Actuellement, les systèmes de Fenton sont utilisés pour traiter de nombreux polluants. En plus des phénols, la liste comprend les crésols, chloro-, dichloro- et trichlorophénols, le benzène et l’aniline. En pratique, le ratio entre le phénol et le peroxyde d’hydrogène détermine la portée de la destruction, et la concentration initiale en ions ferreux fixe la vitesse d’oxydation. Une oxydation partielle peut parfois suffire pour réduire la toxicité de l’effluent jusqu’à un niveau acceptable.

Les rayonnements ultraviolets donnent une autre manière de catalyser la formation de radicaux hydroxyles à partir du peroxyde d’hydrogène.

méthode donne de bons résultats pour la destruction de solvants chlorés, de déchets industriels organiques et de dérivés pétroliers.

Les ultraviolets sont aussi utilisés de manière semblable avec l’ozone, mais celui-ci est beaucoup plus difficile à manipuler que le peroxyde d'hydrogène. En pratique, les systèmes utilisant le peroxyde d'hydrogène sont presque toujours plus simples que les autres techniques, car celles-ci produisent des boues, des rejets gazeux, ou provoquent d'autres problèmes de pollutions.

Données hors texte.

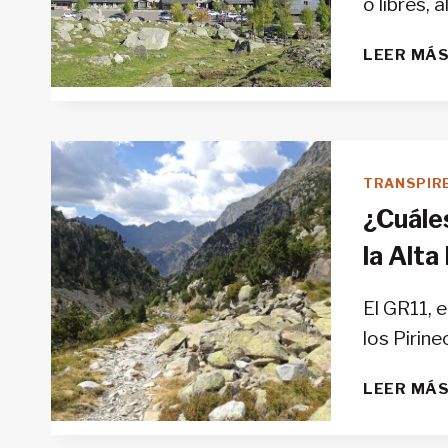
o libres,
LEER MÁ
TRANSPIR
¿Cuáles
la Alta
El GR11, 
los Pirin
LEER MÁ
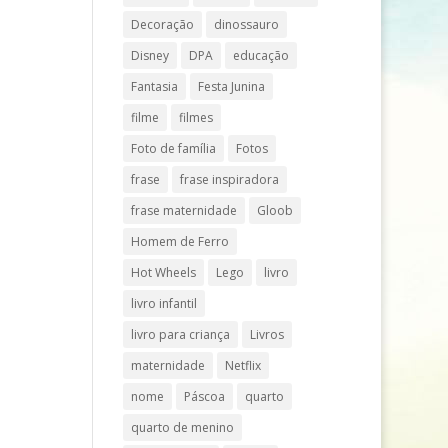
Decoração
dinossauro
Disney
DPA
educação
Fantasia
Festa Junina
filme
filmes
Foto de família
Fotos
frase
frase inspiradora
frase maternidade
Gloob
Homem de Ferro
Hot Wheels
Lego
livro
livro infantil
livro para criança
Livros
maternidade
Netflix
nome
Páscoa
quarto
quarto de menino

Dans le cas du couplage U.V./peroxyde d'hydrogène, l'équipement se limite à une chambre d'oxydation exposée aux U.V. et à un système de dosage du peroxyde d'hydrogène. Les variables de ce traitement dépendent de la nature et de la concentration des polluants ; les dosages de peroxyde et du rayonnement U.V. dépendent de la température, du pH, de l'homogénéisation du milieu et de l'ajout d'autres catalyseurs éventuels.

Les autres substances organiques

Le peroxyde d'hydrogène traite efficacement les amines et les aldéhydes en milieu alcalin et sans catalyseur, ainsi que les hydroquinones en milieu acide en présence d'ions ferreux. Ces réactions ne prennent que quelques minutes, sauf pour les aldéhydes pour lesquelles un temps de contact de quelques heures est parfois nécessaire.

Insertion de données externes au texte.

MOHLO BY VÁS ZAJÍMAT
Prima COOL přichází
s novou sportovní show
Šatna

La réactivité du peroxyde d'hydrogène

Le peroxyde d'hydrogène est un produit chimique puissant, actif contre un grand nombre de substances polluantes. Il est facile et rapide à transporter, stocker et doser. Il est vendu généralement à des concentrations de 35, 50 ou 70 % en poids, mais est aussi disponible sous forme solide, le percarbonate de sodium.

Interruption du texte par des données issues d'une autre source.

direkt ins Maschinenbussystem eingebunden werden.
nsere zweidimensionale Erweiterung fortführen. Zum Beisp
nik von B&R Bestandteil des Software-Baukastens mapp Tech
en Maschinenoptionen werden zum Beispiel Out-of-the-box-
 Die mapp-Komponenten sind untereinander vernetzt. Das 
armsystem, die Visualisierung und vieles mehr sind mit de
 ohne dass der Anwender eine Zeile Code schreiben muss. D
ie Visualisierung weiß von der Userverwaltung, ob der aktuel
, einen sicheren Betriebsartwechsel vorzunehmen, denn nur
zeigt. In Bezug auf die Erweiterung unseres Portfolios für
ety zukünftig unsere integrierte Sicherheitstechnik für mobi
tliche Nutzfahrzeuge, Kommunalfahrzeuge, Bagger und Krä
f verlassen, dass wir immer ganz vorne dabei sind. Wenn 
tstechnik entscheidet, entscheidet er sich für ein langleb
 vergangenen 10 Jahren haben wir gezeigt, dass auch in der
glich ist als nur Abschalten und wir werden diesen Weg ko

Le percarbonate de sodium est ainsi une bonne alternative lorsque la mise en œuvre de liquides est délicate. En tant que poudre, le percarbonate est facile à manipuler et réduit le volume des effluents liquides. Il simplifie les installations dans la mesure où les réservoirs, tuyaux et pompes ne sont plus nécessaires.

En cas d'urgence, ou pour une utilisation temporaire, une solution consiste à utiliser un ISO conteneur. Ces conteneurs sont en acier inoxydable, et généralement équipés. Ils conviennent bien aux sites distants, aux applications saisonnières ou ponctuelles, aux essais industriels et aux situations d'urgence pour lesquelles le peroxyde d'hydrogène doit être mis en œuvre très rapidement.

Le peroxyde d'hydrogène est utilisé par de nombreuses industries pour ses propriétés chimiques puissantes et respectueuses de l'environnement. Cependant, comme pour tous les produits chimiques, une utilisation impropre ou des conditions de manipulation inadaptées créent des situations dangereuses, tant pour le personnel que pour les installations. Nous recommandons vivement de toujours s'adresser à un professionnel du peroxyde d'hydrogène avant de se lancer dans des essais ou de concevoir, construire ou modifier une installation destinée au peroxyde d'hydrogène.